Entre aproximadamente 3,5 milhões de pessoas conectadas a nivel global, 94% utilizam aparelho celular com conexão 2G (o que não supõe uma conexão completamente segura) e apenas 76% de esta parcela teria acesso a um celular com tecnoogia 3G. Já a conexão 4G seria restrita a aproximadamente 43% dessas pessoas. Para Mielli, o que é realmente importante é perguntar sobre que uso fazem da Internet os que gozam de melhor conexão. Em sua opinião, a maioria dos usuários concentram o uso de sua conexão para navegar em redes sociais, como Whatsapp e Facebook. Esta afirmação leva a contabilizar cerca de um terço da população do planeta como usuários cadastrados no Facebook, aspecto que converte esta rede social no maior monopólio privado existente. "Poucas pessoas navegam na Internet para muito além do Facebook. Lá entram e lá ficam, lendo manchetes de notícias, postagens pessoais e institucionais, fotos e vídeos, mas dificilmente gastam tempo clicando no conteúdo original externo à rede social. A estratégia é criar mais e mais funções para que as pessoas sintam-se cada vez mais em casa. Isto sim é motivo questionamento", frisou a debatedora.
Google, outro gigante de Internet, toma decisões que podem afetar gravemente a democracia e a livre circulação de informação, já que os critérios de indexação utilizado para filtrar os resultados de uma busca geram em sua primeira página apareçam somente notícias "certificadas". E quais são estas notícias certificadas? São exatamente as produzidas por meios monopolistas de comunicação, contemplando uma decisão editorial que atentam contra a liberdade de expressão e a democracia. Do mesmo modo, outras plataformas limitam a informação a 40 caraceteres ou a vídeos de um minuto. De acordo com Mielli, os desafios da inclusão digital se limitam ao acesso à infra-estrutura e, em especial, a problemas como carência de conteúdos e serviços locais.
Se tivermos em vista que a maior parte de conteúdos disponíveis na Internet provêm do norto do mundo e estão em inglês, não será possível alcançar uma consciência crítica na sociedade neste ambiente. Por outro lado, o excesso de informação tampouco é um aspecto necessariamente positivo, já que desvia a atenção daquilo que é realmente relevante. "Estamos, literalmente, perdendo a memória devido ao excesso de imagens e informação", sentenciou.

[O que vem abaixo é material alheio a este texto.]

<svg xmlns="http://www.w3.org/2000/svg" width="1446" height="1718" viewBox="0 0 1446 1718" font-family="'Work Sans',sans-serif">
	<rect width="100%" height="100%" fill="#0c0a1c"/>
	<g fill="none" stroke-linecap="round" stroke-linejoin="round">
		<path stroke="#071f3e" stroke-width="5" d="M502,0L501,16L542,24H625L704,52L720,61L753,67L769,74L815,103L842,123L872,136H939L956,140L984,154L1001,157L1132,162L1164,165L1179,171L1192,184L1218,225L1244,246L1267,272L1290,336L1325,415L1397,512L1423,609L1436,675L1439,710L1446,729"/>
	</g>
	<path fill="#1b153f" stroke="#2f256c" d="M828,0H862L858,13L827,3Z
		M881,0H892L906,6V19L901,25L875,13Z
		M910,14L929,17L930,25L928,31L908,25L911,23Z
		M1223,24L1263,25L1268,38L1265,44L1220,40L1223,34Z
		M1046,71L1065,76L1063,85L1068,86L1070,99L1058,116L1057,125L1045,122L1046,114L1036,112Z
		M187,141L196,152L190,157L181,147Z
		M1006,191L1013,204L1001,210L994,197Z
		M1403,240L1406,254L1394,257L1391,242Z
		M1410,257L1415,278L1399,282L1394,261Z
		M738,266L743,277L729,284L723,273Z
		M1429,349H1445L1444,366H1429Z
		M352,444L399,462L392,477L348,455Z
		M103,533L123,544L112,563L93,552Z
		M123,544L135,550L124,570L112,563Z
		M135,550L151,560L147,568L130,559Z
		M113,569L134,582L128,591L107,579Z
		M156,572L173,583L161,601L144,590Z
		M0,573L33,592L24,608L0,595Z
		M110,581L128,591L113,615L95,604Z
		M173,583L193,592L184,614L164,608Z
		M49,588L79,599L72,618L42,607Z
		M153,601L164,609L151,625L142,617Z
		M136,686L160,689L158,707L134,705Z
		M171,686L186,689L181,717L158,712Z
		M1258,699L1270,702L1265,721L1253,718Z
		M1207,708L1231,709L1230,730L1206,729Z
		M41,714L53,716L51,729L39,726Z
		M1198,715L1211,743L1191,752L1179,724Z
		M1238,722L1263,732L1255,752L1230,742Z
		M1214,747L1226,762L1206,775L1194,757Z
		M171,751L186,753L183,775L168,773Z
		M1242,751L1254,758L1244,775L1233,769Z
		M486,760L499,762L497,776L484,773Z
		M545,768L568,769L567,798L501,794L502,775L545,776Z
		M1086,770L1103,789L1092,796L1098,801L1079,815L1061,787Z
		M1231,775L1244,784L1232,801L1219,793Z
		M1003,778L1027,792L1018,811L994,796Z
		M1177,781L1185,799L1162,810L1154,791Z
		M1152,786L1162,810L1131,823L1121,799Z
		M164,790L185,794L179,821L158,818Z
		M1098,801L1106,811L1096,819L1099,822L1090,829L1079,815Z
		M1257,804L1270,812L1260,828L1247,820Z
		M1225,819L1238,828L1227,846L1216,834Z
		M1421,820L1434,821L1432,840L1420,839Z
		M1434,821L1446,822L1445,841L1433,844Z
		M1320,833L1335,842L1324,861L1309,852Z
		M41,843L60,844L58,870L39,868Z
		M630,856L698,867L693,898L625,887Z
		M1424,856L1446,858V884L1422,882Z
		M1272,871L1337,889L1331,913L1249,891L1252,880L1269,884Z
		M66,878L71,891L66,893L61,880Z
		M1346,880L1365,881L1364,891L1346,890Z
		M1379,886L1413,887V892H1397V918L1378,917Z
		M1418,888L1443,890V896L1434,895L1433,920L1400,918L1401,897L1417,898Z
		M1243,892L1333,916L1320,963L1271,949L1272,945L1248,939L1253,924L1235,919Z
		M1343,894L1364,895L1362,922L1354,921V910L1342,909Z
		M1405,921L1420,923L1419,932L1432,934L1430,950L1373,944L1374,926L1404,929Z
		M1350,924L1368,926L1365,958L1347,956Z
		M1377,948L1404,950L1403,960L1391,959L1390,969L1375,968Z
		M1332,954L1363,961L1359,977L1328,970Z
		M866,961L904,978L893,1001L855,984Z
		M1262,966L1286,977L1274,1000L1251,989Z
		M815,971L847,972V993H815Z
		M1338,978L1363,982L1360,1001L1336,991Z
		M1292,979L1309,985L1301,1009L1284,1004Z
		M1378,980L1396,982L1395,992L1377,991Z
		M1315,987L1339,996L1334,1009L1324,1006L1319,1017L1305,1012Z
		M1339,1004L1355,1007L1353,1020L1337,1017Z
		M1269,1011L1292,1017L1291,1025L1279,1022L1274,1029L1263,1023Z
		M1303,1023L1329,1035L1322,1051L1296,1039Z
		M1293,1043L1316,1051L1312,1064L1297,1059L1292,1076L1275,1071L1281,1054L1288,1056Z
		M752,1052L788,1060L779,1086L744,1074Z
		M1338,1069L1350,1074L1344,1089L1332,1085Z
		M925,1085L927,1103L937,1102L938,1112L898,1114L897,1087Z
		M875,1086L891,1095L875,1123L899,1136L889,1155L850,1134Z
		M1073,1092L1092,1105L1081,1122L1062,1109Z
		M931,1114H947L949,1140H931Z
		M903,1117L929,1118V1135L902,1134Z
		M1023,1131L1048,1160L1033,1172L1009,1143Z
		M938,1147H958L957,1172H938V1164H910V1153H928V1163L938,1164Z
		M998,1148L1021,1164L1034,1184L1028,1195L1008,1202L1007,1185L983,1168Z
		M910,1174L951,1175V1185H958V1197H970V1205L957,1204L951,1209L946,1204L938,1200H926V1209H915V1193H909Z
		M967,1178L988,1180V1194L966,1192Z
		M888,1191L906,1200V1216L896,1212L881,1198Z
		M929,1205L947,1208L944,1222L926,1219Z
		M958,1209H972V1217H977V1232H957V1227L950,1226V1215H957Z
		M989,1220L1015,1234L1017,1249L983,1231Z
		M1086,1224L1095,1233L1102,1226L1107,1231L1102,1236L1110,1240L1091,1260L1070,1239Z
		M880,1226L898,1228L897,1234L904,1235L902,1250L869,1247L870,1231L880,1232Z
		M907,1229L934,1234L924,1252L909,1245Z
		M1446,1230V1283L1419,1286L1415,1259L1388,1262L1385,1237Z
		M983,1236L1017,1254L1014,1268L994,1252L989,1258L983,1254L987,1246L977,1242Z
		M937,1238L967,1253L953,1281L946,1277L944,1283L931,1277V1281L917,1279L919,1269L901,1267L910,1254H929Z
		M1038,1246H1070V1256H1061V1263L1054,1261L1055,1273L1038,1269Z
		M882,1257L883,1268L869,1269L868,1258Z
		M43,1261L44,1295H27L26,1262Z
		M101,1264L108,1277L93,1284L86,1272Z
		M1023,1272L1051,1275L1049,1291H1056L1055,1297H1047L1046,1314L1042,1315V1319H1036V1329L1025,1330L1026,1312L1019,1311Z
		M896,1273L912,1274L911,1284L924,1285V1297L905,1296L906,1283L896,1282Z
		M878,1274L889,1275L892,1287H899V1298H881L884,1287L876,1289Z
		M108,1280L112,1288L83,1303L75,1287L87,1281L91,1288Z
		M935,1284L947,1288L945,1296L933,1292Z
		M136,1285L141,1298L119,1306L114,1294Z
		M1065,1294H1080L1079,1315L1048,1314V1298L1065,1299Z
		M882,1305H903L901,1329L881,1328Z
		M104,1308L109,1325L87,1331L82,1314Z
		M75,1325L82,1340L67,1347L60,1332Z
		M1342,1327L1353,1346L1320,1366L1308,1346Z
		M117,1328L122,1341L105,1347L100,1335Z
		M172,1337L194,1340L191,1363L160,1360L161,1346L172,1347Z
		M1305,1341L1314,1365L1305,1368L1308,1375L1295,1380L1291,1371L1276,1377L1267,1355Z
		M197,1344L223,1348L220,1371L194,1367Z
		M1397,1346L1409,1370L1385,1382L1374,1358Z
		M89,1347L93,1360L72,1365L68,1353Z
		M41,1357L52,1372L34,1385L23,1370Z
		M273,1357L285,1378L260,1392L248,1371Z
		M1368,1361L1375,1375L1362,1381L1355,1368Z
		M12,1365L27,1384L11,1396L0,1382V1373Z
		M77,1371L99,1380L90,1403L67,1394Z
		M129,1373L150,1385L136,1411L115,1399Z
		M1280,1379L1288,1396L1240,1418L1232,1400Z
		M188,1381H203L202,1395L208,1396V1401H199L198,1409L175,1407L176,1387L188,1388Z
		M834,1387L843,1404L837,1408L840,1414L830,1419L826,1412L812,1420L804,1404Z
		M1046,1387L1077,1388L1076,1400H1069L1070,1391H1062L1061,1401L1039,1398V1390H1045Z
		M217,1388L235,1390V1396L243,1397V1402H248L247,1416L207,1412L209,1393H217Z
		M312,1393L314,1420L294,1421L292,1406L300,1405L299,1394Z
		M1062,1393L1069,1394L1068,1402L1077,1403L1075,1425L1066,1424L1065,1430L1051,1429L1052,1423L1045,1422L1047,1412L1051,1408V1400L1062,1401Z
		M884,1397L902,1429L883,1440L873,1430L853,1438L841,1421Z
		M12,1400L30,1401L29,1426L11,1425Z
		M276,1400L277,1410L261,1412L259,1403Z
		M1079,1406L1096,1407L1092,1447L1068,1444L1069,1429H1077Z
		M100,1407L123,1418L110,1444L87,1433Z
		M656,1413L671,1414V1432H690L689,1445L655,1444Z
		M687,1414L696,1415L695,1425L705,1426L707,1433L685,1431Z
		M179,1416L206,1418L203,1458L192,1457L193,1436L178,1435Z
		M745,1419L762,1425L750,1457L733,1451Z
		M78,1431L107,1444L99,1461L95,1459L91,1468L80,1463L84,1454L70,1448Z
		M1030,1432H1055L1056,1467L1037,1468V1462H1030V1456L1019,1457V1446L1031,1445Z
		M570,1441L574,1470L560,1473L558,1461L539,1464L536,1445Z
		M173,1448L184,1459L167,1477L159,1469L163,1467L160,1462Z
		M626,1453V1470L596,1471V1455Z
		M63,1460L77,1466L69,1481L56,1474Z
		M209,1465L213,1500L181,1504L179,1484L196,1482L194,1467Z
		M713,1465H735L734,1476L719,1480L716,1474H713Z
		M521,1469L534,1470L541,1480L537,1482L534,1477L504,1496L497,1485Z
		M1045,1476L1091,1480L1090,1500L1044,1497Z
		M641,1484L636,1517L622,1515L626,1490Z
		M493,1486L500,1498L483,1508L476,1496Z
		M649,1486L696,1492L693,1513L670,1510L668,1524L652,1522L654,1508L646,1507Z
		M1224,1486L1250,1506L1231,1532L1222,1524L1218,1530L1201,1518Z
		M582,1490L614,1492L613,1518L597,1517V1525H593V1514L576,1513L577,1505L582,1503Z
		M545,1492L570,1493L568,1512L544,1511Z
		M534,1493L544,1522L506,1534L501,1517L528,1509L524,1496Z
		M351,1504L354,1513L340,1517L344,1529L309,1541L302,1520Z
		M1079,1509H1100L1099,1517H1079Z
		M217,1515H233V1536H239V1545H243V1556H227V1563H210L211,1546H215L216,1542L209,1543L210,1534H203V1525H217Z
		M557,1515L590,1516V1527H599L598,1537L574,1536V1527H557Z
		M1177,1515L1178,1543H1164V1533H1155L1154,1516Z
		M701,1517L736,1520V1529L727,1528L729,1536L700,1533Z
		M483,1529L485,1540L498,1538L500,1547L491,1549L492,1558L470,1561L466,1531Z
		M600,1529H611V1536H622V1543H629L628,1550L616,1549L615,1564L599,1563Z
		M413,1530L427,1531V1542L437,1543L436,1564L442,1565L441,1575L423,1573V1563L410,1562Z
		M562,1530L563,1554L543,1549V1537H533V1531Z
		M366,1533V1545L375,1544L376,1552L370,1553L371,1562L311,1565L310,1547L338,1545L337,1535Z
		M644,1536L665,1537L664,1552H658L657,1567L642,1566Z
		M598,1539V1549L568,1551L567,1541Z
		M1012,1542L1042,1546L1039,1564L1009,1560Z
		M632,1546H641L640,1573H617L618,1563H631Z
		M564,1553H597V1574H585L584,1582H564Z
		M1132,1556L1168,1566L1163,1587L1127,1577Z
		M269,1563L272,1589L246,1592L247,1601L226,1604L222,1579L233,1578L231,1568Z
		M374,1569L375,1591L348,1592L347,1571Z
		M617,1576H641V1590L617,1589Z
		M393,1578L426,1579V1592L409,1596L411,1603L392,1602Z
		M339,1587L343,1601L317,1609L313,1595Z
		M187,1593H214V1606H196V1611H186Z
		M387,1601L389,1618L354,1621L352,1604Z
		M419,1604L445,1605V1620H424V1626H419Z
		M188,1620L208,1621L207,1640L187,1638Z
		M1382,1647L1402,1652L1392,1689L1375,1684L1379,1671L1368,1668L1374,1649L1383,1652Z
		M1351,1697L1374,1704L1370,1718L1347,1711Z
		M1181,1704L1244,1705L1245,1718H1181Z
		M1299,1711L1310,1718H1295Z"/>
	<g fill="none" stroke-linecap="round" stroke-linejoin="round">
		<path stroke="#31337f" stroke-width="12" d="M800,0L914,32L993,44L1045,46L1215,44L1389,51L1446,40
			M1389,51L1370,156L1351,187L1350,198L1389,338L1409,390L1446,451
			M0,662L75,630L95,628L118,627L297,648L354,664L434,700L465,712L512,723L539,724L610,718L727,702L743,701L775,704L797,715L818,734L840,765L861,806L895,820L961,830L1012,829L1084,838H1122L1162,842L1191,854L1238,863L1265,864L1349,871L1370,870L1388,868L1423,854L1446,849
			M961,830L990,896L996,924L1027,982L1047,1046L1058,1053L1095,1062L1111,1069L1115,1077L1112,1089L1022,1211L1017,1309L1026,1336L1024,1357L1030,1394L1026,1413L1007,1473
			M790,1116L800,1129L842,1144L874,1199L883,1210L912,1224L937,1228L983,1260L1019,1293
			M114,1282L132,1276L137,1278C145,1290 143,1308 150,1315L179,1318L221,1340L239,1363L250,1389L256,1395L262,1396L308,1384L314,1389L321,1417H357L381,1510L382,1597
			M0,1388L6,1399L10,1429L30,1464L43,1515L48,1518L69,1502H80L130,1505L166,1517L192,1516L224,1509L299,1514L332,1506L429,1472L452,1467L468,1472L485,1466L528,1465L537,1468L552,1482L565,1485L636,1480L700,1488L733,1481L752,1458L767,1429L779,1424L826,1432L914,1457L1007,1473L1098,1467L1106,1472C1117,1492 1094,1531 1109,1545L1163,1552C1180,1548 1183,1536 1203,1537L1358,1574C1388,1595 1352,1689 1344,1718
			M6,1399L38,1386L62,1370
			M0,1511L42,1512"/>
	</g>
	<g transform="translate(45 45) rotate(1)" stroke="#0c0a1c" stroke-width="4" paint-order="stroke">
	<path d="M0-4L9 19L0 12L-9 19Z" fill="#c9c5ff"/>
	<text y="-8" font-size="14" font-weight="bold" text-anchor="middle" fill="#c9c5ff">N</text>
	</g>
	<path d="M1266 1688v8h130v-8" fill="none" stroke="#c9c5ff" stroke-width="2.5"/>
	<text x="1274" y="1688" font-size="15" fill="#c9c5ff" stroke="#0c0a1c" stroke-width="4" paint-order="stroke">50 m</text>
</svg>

Finalmente, Mielli enfatiza que estamos sendo monitorados 24 horas, sete dias por semana, em qualquer lugar onde estivermos. Cada respiração, cada passo, cada coisa que fazemos gera informação que é armazenada e comercializada sem nosso consentimento e sem nenhuma transparência. Esse modelo de Internet, que deveria ser uma plataforma de democratização, pode e tende a se converter em um mecanismo de controle.
É por essas razões que Mielli considera urgente estabelecer propostas concretas de forma a evitar esse cenário, mudando a direção para o empoderamento da cidadania e fortalecer seus espaços de capacitação. Discutir uma agenda que promova o software livre e que estabeleça regras a serem cumpridas pelas empresas no que diz respeito à transparência sobre o uso dos dados dos usuários também é imperativo. "Devemos atuar para que as decisões sobre a Internet tenham caráter multissetorial e evitar a concentração em mãos de monopólios privados. Queremos usar a Internet para promover a cidadania, a soberania e a paz. Pode parecer utopia, mas é para isso que a utopia serve: para fazer-nos caminhar", reflete, recordando a célebre citação do escritor Eduardo Galeano.